Розмари босиком шелково прошелестела по коридору. Гостиную едва освещала единственная настенная лампа. Она все повключала, в том числе лампы в обеденной нише, остановилась у входа на кухню и крикнула:

— Бой! — Ответа не было: только ворочанье и дребезжание, будто кто-то поворачивался на кровати. — Бой! Бой! Бой! — Никто не ответил, никто не пришел. Розмари повернулась спиной к большой светлой комнате, налила себе бренди. Пошла за водой к холодильнику, и стуку тяжелой открывшейся белой дверцы удалось сделать то, чего ее зов не добился. Явился повар в пиджаке и в трусах, забеспокоившись о сохранности приготовленной еды, поставленной в урчащий холод: обед или ленч Краббе на завтра, или когда он там вернется. — Вот ты где, — сказала Розмари. — Я есть хочу.

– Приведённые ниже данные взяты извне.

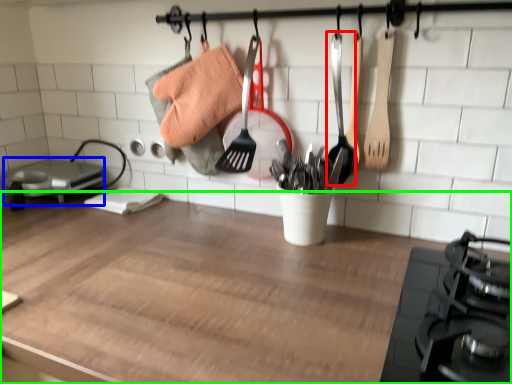
Question: Which object is positioned farthest from utensil (highlighted by a red box)? Select from appliance (highlighted by a blue box) and countertop (highlighted by a green box).

Choices:
 (A) appliance
 (B) countertop

Answer: (A)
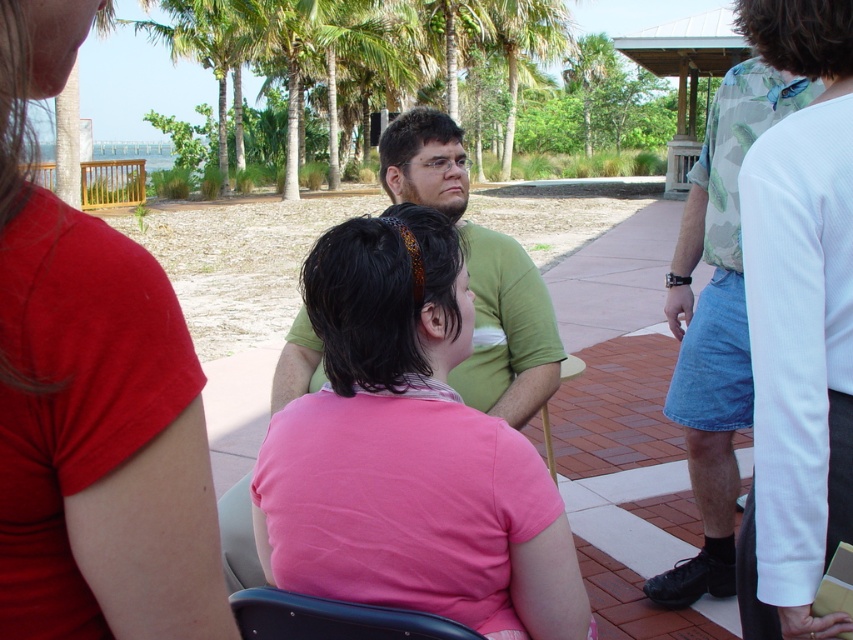
Question: Can you confirm if white textured shirt at upper right is thinner than black plastic chair at lower center?

Choices:
 (A) no
 (B) yes

Answer: (B)

Question: Among these points, which one is nearest to the camera?

Choices:
 (A) (80, 497)
 (B) (306, 620)
 (C) (741, 611)

Answer: (A)

Question: Is white textured shirt at upper right bigger than matte pink shirt at center?

Choices:
 (A) yes
 (B) no

Answer: (A)

Question: Which object is positioned farthest from the black plastic chair at lower center?

Choices:
 (A) camouflage shirt at right
 (B) pink fabric shirt at center
 (C) green matte shirt at center
 (D) matte pink shirt at center

Answer: (A)

Question: Can you confirm if matte pink shirt at center is positioned to the left of camouflage shirt at right?

Choices:
 (A) no
 (B) yes

Answer: (B)

Question: Which point is closer to the camera taking this photo?

Choices:
 (A) (645, 584)
 (B) (845, 147)

Answer: (B)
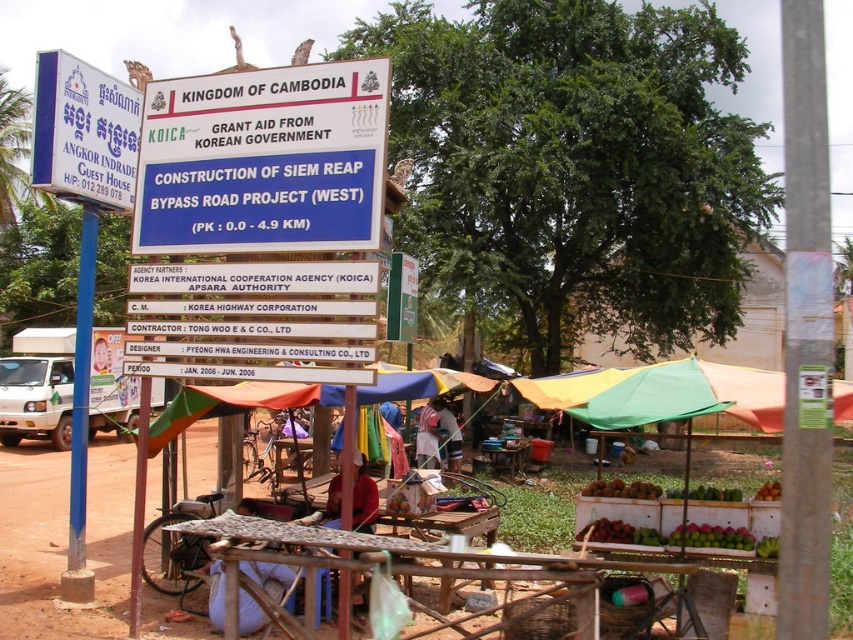
Question: Is white plastic sign at upper left bigger than blue painted metal pole at left?

Choices:
 (A) yes
 (B) no

Answer: (B)

Question: Is blue plastic sign at upper center thinner than white plastic sign at center?

Choices:
 (A) yes
 (B) no

Answer: (B)

Question: Which of the following is the closest to the observer?

Choices:
 (A) (35, 150)
 (B) (341, 99)
 (C) (396, 323)
 (D) (91, 314)

Answer: (B)

Question: Is white plastic sign at upper left smaller than blue painted metal pole at left?

Choices:
 (A) no
 (B) yes

Answer: (B)

Question: Which point is farther from the camera taking this photo?

Choices:
 (A) (123, 97)
 (B) (70, 522)
 (C) (331, 200)

Answer: (A)

Question: Which point is farther to the camera?

Choices:
 (A) tap(88, 259)
 (B) tap(248, 230)

Answer: (A)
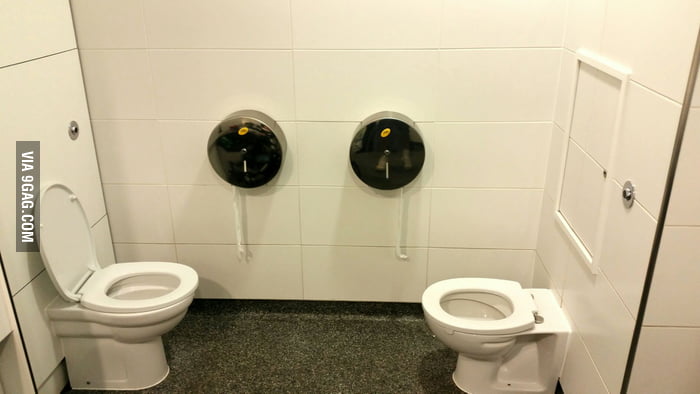
At what (x,y) coordinates should I click in order to perform the action: click on toilet paper. Please return your answer as a coordinate pair (x, y). Image resolution: width=700 pixels, height=394 pixels. Looking at the image, I should click on (237, 216), (400, 212).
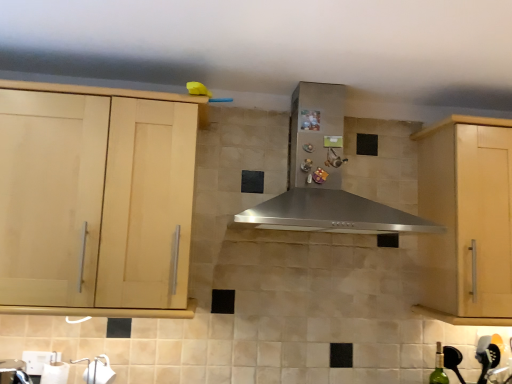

— А? — Этим звуком Господь наградил только китайцев низшего класса: гортанный, короткий, громкий, вопросительный, неодобрительный, недоверчивый, дерзкий.

— Макан, макан. Сайя мау макан, — прокричала Розмари. — Это что? — И выхватила из холодильника блюдо с холодным кэрри. Повар тоже попытался его схватить, они секунду боролись, причем Розмари почему-то не видела тут ничего неприличного. — Разогрей, — приказала она, выпустив блюдо, — и сделай чапатти.

— А?

— Чапатти, чапатти. Не знаешь, что такое чапатти? Все вы, китайцы, объявляете себя поварами… Ну, где мука?

Но повар увидел на столе у холодильника стакан с бренди, ждавший воды. Оживился, зашумел, сбегал в гостиную, вернулся с почти пустой бутылкой. Заскулил, запричитал, чуть не плакал.